Zhang Jing, Fang Zhongjun, Sun Han, Wang Zhe
IEEE Trans Neural Netw Learn Syst. 2024 Feb;35(2):1785-1796. doi: 10.1109/TNNLS.2022.3185320. Epub 2024 Feb 5.
In the research on image captioning, rich semantic information is very important for generating critical caption words as guiding information. However, semantic information from offline object detectors involves many semantic objects that do not appear in the caption, thereby bringing noise into the decoding process. To produce more accurate semantic guiding information and further optimize the decoding process, we propose an end-to-end adaptive semantic-enhanced transformer (AS-Transformer) model for image captioning. For semantic enhancement information extraction, we propose a constrained weaklysupervised learning (CWSL) module, which reconstructs the semantic object's probability distribution detected by the multiple instances learning (MIL) through a joint loss function. These strengthened semantic objects from the reconstructed probability distribution can better depict the semantic meaning of images. Also, for semantic enhancement decoding, we propose an adaptive gated mechanism (AGM) module to adjust the attention between visual and semantic information adaptively for the more accurate generation of caption words. Through the joint control of the CWSL module and AGM module, our proposed model constructs a complete adaptive enhancement mechanism from encoding to decoding and obtains visual context that is more suitable for captions. Experiments on the public Microsoft Common Objects in COntext (MSCOCO) and Flickr30K datasets illustrate that our proposed AS-Transformer can adaptively obtain effective semantic information and adjust the attention weights between semantic and visual information automatically, which achieves more accurate captions compared with semantic enhancement methods and outperforms state-of-the-art methods.

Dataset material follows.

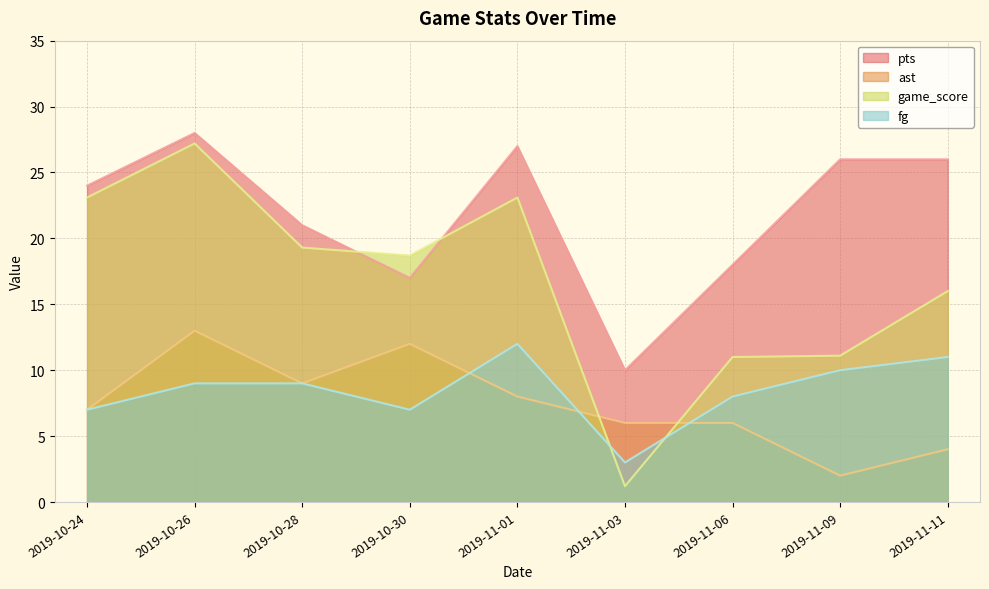

Reading left to right, transcribe all the data shown in this chart.

pts: 24.0	28.0	21.0	17.0	27.0	10.0	18.0	26.0	26.0
ast: 7.0	13.0	9.0	12.0	8.0	6.0	6.0	2.0	4.0
game_score: 23.1	27.2	19.3	18.7	23.1	1.2	11.0	11.1	16.0
fg: 7.0	9.0	9.0	7.0	12.0	3.0	8.0	10.0	11.0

在图像字幕研究中,丰富的语义信息对于生成关键字幕词作为指导信息非常重要。然而,来自离线目标检测器的语义信息涉及许多未出现在字幕中的语义对象,从而给解码过程带来噪声。为了产生更准确的语义指导信息并进一步优化解码过程,我们提出了一种用于图像字幕的端到端自适应语义增强Transformer(AS-Transformer)模型。对于语义增强信息提取,我们提出了一种约束弱监督学习(CWSL)模块。该模块通过联合损失函数重建由多实例学习(MIL)检测到的语义对象的概率分布。从重建概率分布中得到的这些增强语义对象能够更好地描述图像的语义含义。此外,对于语义增强解码,我们提出了一种自适应门控机制(AGM)模块,以自适应地调整视觉和语义信息之间的注意力,从而更准确地生成字幕词。通过CWSL模块和AGM模块的联合控制,我们提出的模型构建了一个从编码到解码的完整自适应增强机制,并获得了更适合字幕的视觉上下文。在公共的微软上下文常见物体(MSCOCO)和Flickr30K数据集上的实验表明,我们提出的AS-Transformer能够自适应地获取有效语义信息,并自动调整语义和视觉信息之间的注意力权重,与语义增强方法相比,它能实现更准确的字幕,并且优于当前的先进方法。